■ **Collected data**
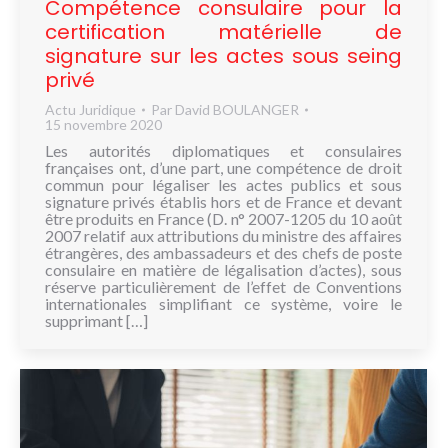
Compétence consulaire pour la
certification matérielle de
signature sur les actes sous seing
privé
Actu Juridique
Par
David BOULANGER
15 novembre 2020
Les autorités diplomatiques et consulaires
françaises ont, d’une part, une compétence de droit
commun pour légaliser les actes publics et sous
signature privés établis hors et de France et devant
être produits en France (D. n° 2007-1205 du 10 août
2007 relatif aux attributions du ministre des affaires
étrangères, des ambassadeurs et des chefs de poste
consulaire en matière de légalisation d’actes), sous
réserve particulièrement de l’effet de Conventions
internationales simplifiant ce système, voire le
supprimant […]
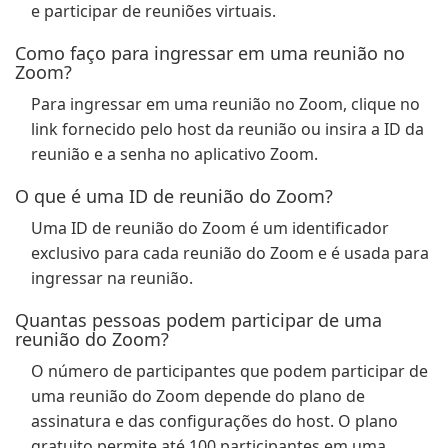
e participar de reuniões virtuais.
Como faço para ingressar em uma reunião no
Zoom?
Para ingressar em uma reunião no Zoom, clique no
link fornecido pelo host da reunião ou insira a ID da
reunião e a senha no aplicativo Zoom.
O que é uma ID de reunião do Zoom?
Uma ID de reunião do Zoom é um identificador
exclusivo para cada reunião do Zoom e é usada para
ingressar na reunião.
Quantas pessoas podem participar de uma
reunião do Zoom?
O número de participantes que podem participar de
uma reunião do Zoom depende do plano de
assinatura e das configurações do host. O plano
gratuito permite até 100 participantes em uma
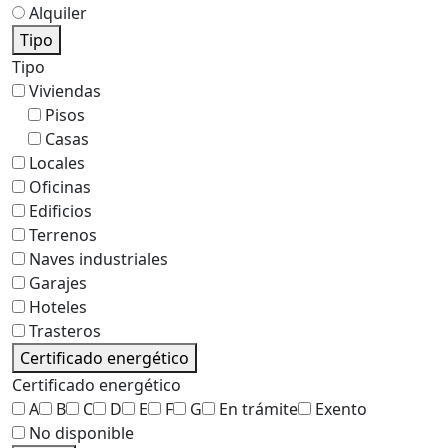
Alquiler
Tipo
Tipo
Viviendas
Pisos
Casas
Locales
Oficinas
Edificios
Terrenos
Naves industriales
Garajes
Hoteles
Trasteros
Certificado energético
Certificado energético
A
B
C
D
E
F
G
En trámite
Exento
No disponible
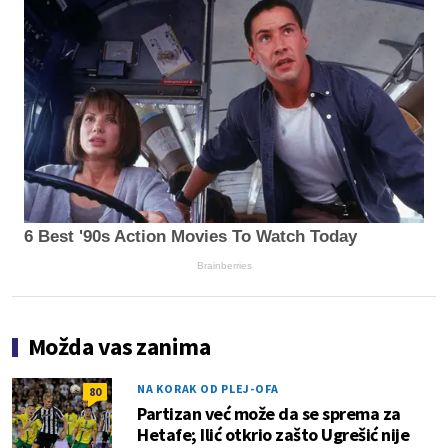
6 Best '90s Action Movies To Watch Today
Brainberries
Možda vas zanima
NA KORAK OD PLEJ-OFA
80
Partizan već može da se sprema za
Hetafe; Ilić otkrio zašto Ugrešić nije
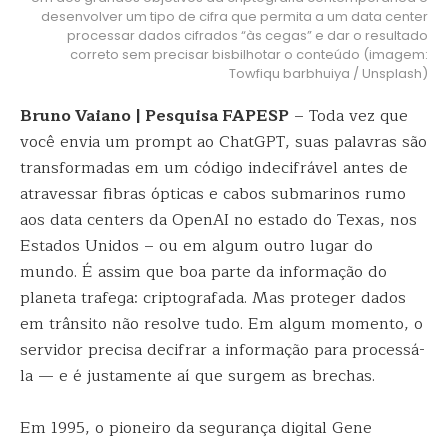
desenvolver um tipo de cifra que permita a um data center
processar dados cifrados “às cegas” e dar o resultado
correto sem precisar bisbilhotar o conteúdo (imagem:
Towfiqu barbhuiya / Unsplash)
Bruno Vaiano | Pesquisa FAPESP
– Toda vez que
você envia um prompt ao ChatGPT, suas palavras são
transformadas em um código indecifrável antes de
atravessar fibras ópticas e cabos submarinos rumo
aos data centers da OpenAI no estado do Texas, nos
Estados Unidos – ou em algum outro lugar do
mundo. É assim que boa parte da informação do
planeta trafega: criptografada. Mas proteger dados
em trânsito não resolve tudo. Em algum momento, o
servidor precisa decifrar a informação para processá-
la — e é justamente aí que surgem as brechas.
Em 1995, o pioneiro da segurança digital Gene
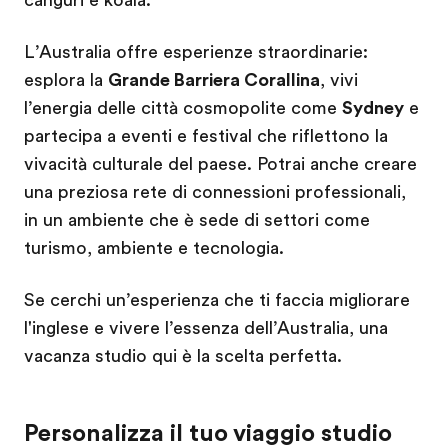
L’Australia offre esperienze straordinarie:
esplora la
Grande Barriera Corallina
, vivi
l’energia delle città cosmopolite come
Sydney
e
partecipa a eventi e festival che riflettono la
vivacità culturale del paese. Potrai anche creare
una preziosa rete di connessioni professionali,
in un ambiente che è sede di settori come
turismo, ambiente e tecnologia.
Se cerchi un’esperienza che ti faccia migliorare
l'inglese e vivere l’essenza dell’Australia, una
vacanza studio qui è la scelta perfetta.
Personalizza il tuo viaggio studio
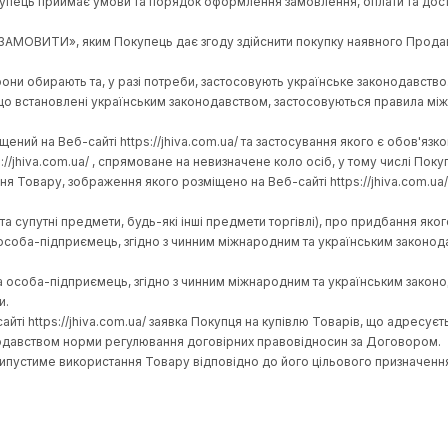
особа, юридична особа, фізична особа-підприємець), згідно з 
ідно до статей 633, 641 Цивільного кодексу України, його умов
оговором Покупець приймає умови та порядок оформлення замов
я на кнопку «ЗАМОВИТИ», яким Покупець дає згоду здійснити 
вором Сторони обирають та, у разі потреби, застосовують укр
ила, ніж ті, що встановлені українським законодавством, зас
якого розміщений на Веб-сайті https://jhiva.com.ua/ та застос
ті https ://jhiva.com.ua/ , спрямоване на невизначене коло о
о придбання Товару, зображення якого розміщено на Веб-сайті
плектуючі та супутні предмети, будь-які інші предмети торгівл
, фізична особа-підприємець, згідно з чинним міжнародним та у
оба, фізична особа-підприємець, згідно з чинним міжнародним
його продати.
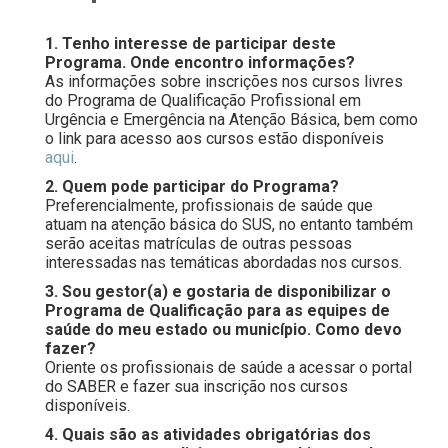
1. Tenho interesse de participar deste
Programa. Onde encontro informações?
As informações sobre inscrições nos cursos livres
do Programa de Qualificação Profissional em
Urgência e Emergência na Atenção Básica, bem como
o link para acesso aos cursos estão disponíveis
aqui
.
2. Quem pode participar do Programa?
Preferencialmente, profissionais de saúde que
atuam na atenção básica do SUS, no entanto também
serão aceitas matrículas de outras pessoas
interessadas nas temáticas abordadas nos cursos.
3. Sou gestor(a) e gostaria de disponibilizar o
Programa de Qualificação para as equipes de
saúde do meu estado ou município. Como devo
fazer?
Oriente os profissionais de saúde a acessar o portal
do SABER e fazer sua inscrição nos cursos
disponíveis.
4. Quais são as atividades obrigatórias dos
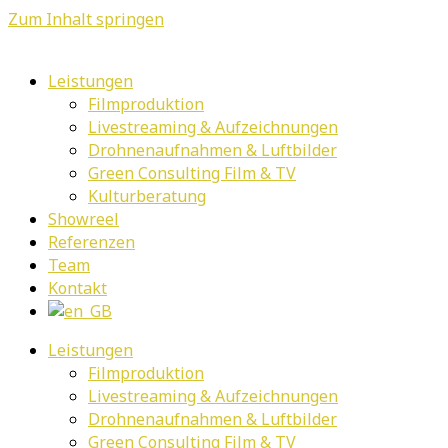
Zum Inhalt springen
Leistungen
Filmproduktion
Livestreaming & Aufzeichnungen
Drohnenaufnahmen & Luftbilder
Green Consulting Film & TV
Kulturberatung
Showreel
Referenzen
Team
Kontakt
Leistungen
Filmproduktion
Livestreaming & Aufzeichnungen
Drohnenaufnahmen & Luftbilder
Green Consulting Film & TV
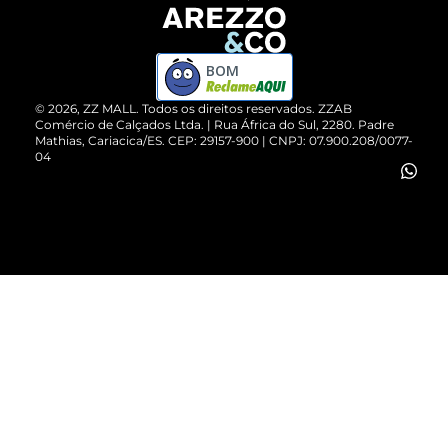
Devolução do Produto
ZZ MALL é confiável
Compre pelo WhatsApp
ZZPay
BOM
Cartão Presente
©
2026
, ZZ MALL. Todos os direitos reservados.
ZZAB
Comércio de Calçados Ltda. | Rua África do Sul, 2280. Padre
Mathias, Cariacica/ES. CEP: 29157-900 | CNPJ: 07.900.208/0077-
Vendas Corporativas
04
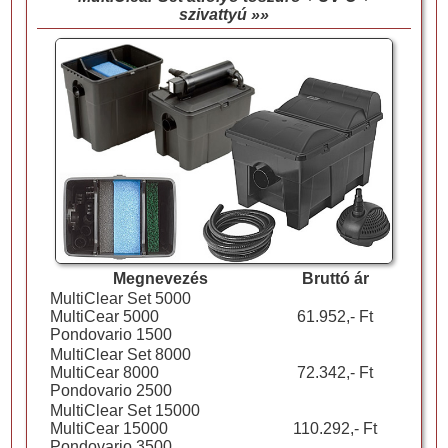
szivattyú »»
Megnevezés
Bruttó ár
MultiClear Set 5000
MultiCear 5000
61.952,- Ft
Pondovario 1500
MultiClear Set 8000
MultiCear 8000
72.342,- Ft
Pondovario 2500
MultiClear Set 15000
MultiCear 15000
110.292,- Ft
Pondovario 3500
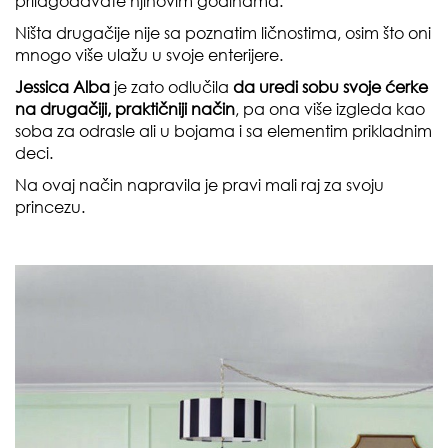
prilagođavate njihovim godinama.
Ništa drugačije nije sa poznatim ličnostima, osim što oni
mnogo više ulažu u svoje enterijere.
Jessica Alba
je zato odlučila
da uredi sobu svoje ćerke
na drugačiji, praktičniji način
, pa ona više izgleda kao
soba za odrasle ali u bojama i sa elementim prikladnim
deci.
Na ovaj način napravila je pravi mali raj za svoju
princezu.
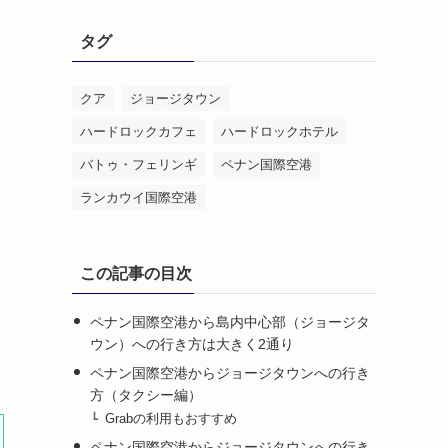
リ
タグ
ー
クア
ジョージタウン
ハードロックカフェ
ハードロックホテル
バトゥ・フェリンギ
ペナン国際空港
ランカウイ国際空港
この記事の目次
ペナン国際空港から島内中心部（ジョージタ
ウン）への行き方は大きく2通り
ペナン国際空港からジョージタウンへの行き
方（タクシー編）
Grabの利用もおすすめ
ペナン国際空港からジョージタウンへの行き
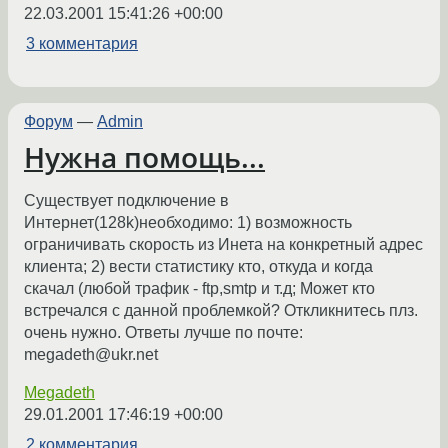
22.03.2001 15:41:26 +00:00
3 комментария
Форум
—
Admin
Нужна помощь...
Существует подключение в
Интернет(128k)необходимо: 1) возможность
ограничивать скорость из Инета на конкретный адрес
клиента; 2) вести статистику кто, откуда и когда
скачал (любой трафик - ftp,smtp и т.д; Может кто
встречался с данной проблемкой? Откликнитесь плз.
очень нужно. Ответы лучше по почте:
megadeth@ukr.net
Megadeth
29.01.2001 17:46:19 +00:00
2 комментария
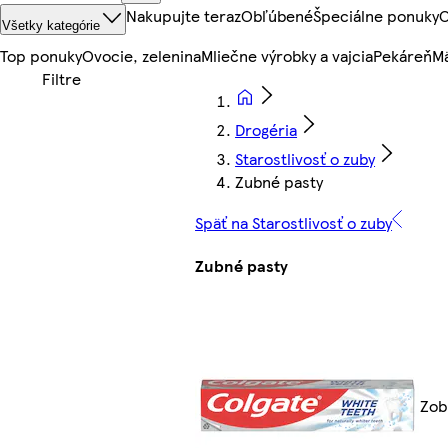
Nakupujte teraz
Obľúbené
Špeciálne ponuky
O
Všetky kategórie
Top ponuky
Ovocie, zelenina
Mliečne výrobky a vajcia
Pekáreň
Mä
Drogéria
Starostlivosť o zuby
Zubné pasty
Späť na Starostlivosť o zuby
Zubné pasty
Zob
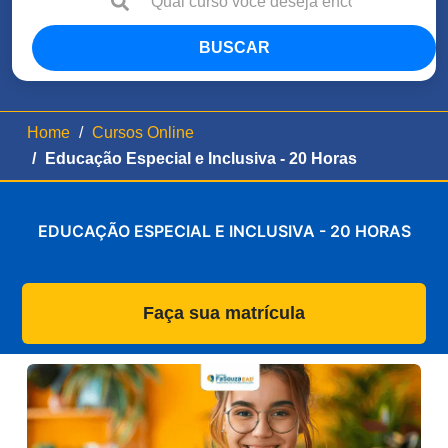
BUSCAR
Home
Cursos Online
Educação Especial e Inclusiva - 20 Horas
EDUCAÇÃO ESPECIAL E INCLUSIVA - 20 HORAS
Faça sua matrícula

■ **TASK GOAL**
Return exactly the lines above, from the one with "em trânsito não" up to and including the one with "міжнародним та у", and include no pictures.

■ **ANSWER**
em trânsito não resolve tudo. Em algum momento, o
servidor precisa decifrar a informação para processá-
la — e é justamente aí que surgem as brechas.
Em 1995, o pioneiro da segurança digital Gene
L’Australia offre esperienze straordinarie:
esplora la
Grande Barriera Corallina
, vivi
l’energia delle città cosmopolite come
Sydney
e
partecipa a eventi e festival che riflettono la
vivacità culturale del paese. Potrai anche creare
una preziosa rete di connessioni professionali,
in un ambiente che è sede di settori come
turismo, ambiente e tecnologia.
Se cerchi un’esperienza che ti faccia migliorare
l'inglese e vivere l’essenza dell’Australia, una
vacanza studio qui è la scelta perfetta.
Personalizza il tuo viaggio studio
особа, юридична особа, фізична особа-підприємець), згідно з 
ідно до статей 633, 641 Цивільного кодексу України, його умов
оговором Покупець приймає умови та порядок оформлення замов
я на кнопку «ЗАМОВИТИ», яким Покупець дає згоду здійснити 
вором Сторони обирають та, у разі потреби, застосовують укр
ила, ніж ті, що встановлені українським законодавством, зас
якого розміщений на Веб-сайті https://jhiva.com.ua/ та застос
ті https ://jhiva.com.ua/ , спрямоване на невизначене коло о
о придбання Товару, зображення якого розміщено на Веб-сайті
плектуючі та супутні предмети, будь-які інші предмети торгівл
, фізична особа-підприємець, згідно з чинним міжнародним та у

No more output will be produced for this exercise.